:: Source data ::
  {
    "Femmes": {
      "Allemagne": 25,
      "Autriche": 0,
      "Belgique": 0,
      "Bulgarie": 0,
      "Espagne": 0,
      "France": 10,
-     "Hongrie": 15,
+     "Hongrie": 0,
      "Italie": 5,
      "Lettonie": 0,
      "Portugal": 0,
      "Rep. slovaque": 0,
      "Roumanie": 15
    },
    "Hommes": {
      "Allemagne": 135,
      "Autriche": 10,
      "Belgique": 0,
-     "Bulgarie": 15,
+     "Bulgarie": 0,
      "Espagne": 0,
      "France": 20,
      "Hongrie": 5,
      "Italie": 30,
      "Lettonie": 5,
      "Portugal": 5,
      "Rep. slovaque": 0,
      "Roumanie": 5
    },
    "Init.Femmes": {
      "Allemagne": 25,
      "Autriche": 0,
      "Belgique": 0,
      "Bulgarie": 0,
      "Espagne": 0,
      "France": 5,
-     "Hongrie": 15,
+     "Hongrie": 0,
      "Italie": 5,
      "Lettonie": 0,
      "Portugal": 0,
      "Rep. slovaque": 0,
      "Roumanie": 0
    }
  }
:::
:: Source data ::
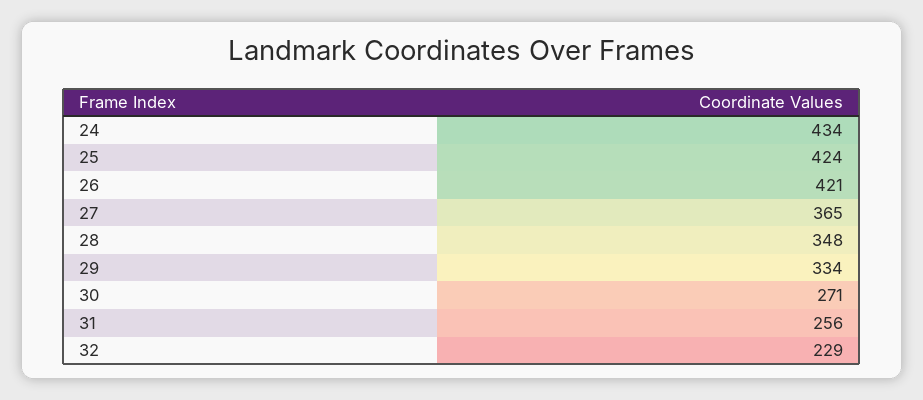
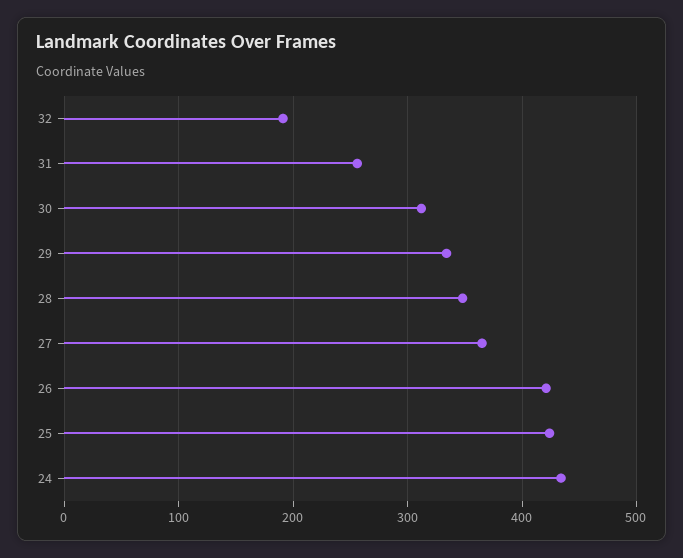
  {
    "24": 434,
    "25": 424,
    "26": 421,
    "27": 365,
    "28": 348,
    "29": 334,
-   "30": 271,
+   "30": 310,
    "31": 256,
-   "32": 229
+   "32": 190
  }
:::
:: Source data ::
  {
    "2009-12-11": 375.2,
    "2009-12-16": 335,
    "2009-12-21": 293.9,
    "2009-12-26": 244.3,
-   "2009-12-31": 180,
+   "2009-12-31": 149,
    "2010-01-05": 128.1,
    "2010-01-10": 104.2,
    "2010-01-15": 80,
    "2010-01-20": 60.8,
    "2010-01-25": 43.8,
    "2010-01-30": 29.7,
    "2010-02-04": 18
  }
:::
**What to work on**
How many lines of these entries contain "Bulgarie"? Answer with the number and nothing else.

**Response to this exercise**
4